Zwei Wochen nach Amtsantritt der ultrarechten Regierung war der erste große Konflikt zwischen der migrantenfeindlichen Rechtskoalition und den internationalen Seenotrettern teils eskaliert. Rom hatte die zwei Organisationen aufgefordert, Catania mit ihren Schiffen und den vielen geretteten Menschen zu verlassen. Beide weigerten sich.
Auf der deutschen "Humanity 1" waren rund 30 der 35 Migranten in den Hungerstreik getreten. Die Männer teilten der Crew mit, dass sie seit 40 Stunden nichts mehr gegessen hätten und dass die Öffentlichkeit dies erfahren solle.
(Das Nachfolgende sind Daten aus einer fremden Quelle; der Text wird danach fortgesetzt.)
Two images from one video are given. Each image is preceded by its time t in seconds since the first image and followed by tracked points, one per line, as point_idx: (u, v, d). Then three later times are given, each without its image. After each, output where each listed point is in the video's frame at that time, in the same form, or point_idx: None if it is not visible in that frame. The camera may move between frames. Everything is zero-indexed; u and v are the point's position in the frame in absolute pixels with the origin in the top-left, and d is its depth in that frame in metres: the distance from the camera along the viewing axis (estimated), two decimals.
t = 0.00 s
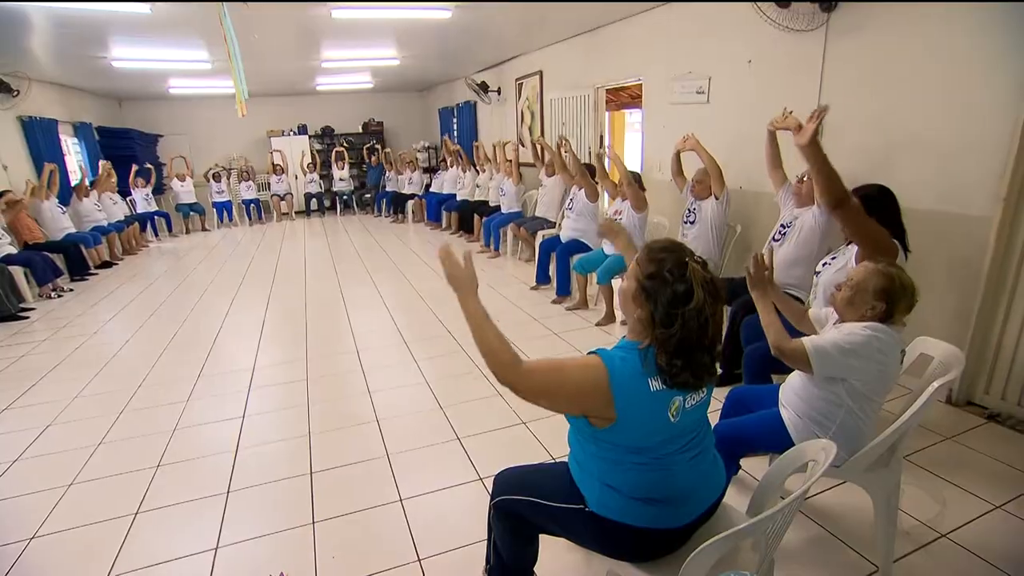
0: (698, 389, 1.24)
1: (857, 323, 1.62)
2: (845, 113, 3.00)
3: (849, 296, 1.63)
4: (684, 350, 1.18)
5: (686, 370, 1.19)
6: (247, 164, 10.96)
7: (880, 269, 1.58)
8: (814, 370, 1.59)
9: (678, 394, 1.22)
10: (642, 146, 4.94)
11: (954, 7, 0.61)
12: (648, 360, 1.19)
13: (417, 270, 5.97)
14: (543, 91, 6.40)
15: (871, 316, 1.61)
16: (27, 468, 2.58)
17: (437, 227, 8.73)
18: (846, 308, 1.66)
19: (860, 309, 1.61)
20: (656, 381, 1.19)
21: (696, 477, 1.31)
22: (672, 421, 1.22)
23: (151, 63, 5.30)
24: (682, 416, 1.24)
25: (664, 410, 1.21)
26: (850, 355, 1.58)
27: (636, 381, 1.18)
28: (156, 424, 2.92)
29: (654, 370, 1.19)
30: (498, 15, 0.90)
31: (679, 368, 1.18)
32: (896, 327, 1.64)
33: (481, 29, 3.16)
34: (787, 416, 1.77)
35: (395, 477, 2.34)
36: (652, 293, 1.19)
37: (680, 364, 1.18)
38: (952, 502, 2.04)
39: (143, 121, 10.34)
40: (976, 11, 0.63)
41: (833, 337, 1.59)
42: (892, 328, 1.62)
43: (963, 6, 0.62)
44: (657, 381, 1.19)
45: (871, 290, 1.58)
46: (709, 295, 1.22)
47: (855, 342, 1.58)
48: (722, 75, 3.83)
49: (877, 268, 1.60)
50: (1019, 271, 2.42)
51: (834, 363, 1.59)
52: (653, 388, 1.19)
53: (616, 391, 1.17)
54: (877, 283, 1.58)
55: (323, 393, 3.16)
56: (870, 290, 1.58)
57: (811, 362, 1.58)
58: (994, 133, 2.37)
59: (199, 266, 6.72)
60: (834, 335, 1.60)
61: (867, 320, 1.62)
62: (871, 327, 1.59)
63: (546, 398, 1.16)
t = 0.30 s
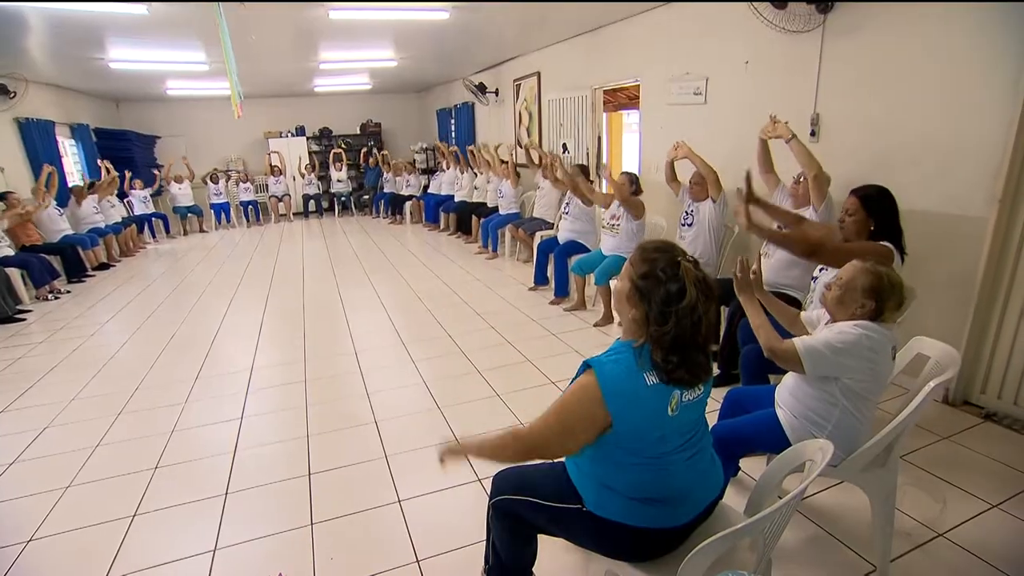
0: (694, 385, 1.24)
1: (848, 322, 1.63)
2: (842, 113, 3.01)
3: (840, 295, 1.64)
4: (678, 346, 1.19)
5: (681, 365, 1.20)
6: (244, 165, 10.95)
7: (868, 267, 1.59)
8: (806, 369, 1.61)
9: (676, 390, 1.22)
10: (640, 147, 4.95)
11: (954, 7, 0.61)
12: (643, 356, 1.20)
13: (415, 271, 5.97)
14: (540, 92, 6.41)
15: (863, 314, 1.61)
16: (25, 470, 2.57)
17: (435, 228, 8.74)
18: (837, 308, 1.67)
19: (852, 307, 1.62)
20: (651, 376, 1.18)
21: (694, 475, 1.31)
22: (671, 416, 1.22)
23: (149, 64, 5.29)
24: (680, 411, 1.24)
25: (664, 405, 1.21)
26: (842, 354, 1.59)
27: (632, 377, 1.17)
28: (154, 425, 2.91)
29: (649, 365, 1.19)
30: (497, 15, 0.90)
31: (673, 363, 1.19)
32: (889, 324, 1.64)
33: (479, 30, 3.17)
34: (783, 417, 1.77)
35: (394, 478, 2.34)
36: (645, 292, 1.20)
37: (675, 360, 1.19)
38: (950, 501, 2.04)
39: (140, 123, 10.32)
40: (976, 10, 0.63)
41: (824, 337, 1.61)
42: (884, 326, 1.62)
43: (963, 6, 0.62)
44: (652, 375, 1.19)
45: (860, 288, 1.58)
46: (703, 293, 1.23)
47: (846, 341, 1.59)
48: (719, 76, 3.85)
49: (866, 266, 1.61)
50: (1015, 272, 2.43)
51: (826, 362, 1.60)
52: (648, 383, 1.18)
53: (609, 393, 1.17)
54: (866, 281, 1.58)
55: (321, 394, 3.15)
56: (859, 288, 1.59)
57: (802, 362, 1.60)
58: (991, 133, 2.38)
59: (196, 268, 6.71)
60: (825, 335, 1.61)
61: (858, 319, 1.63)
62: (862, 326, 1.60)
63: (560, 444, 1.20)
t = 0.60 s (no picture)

Die Situation an Bord hatte sich zugespitzt.
Es werde "geltendes Recht mit Füßen getreten", sagte Kapitän Joachim Ebeling. "Wenn ich sehe, dass bei mir Menschen an Bord sind, die das Recht haben, an Land zu gehen, aber von den Behörden daran gehindert werden, dann bin ich einfach nur wütend." Der Bremer unterstrich, dass er das Schiff erst dann fortbewegen werde, wenn alle Migranten an Land seien.
Fast alle der verbliebenen Migranten auf der "Humanity 1" waren in einen Hungerstreik getreten.
SOS Humanity reicht Asyl-Eilanträge ein
Wie es nun weitergeht, war am Dienstagabend zunächst unklar. Die Crew hatte davor versucht, den 35 Männern Mut zu machen und die Angst zu nehmen, dass sie nach Libyen gebracht werden könnten, wo sie ihre Überfahrt in Booten angetreten hatten. Viele sagten, dass sie lieber ertrinken würden, als in das Bürgerkriegsland zurück zu müssen.
Die Organisation SOS Humanity leitete bereits juristische Schritte ein. Bei einem Gericht in Catania wurden Asyl-Eilanträge für die 35 Migranten gestellt. Ein Anwalt reichte daneben beim Verwaltungsgericht in Rom Beschwerde gegen einen Erlass des Innenministeriums der neuen italienischen Regierung ein. Der Erlass sieht vor, dass die "Humanity 1" die italienischen Gewässer wieder verlassen und alle Migranten mitnehmen muss, bei denen keine Notsituation vorliege.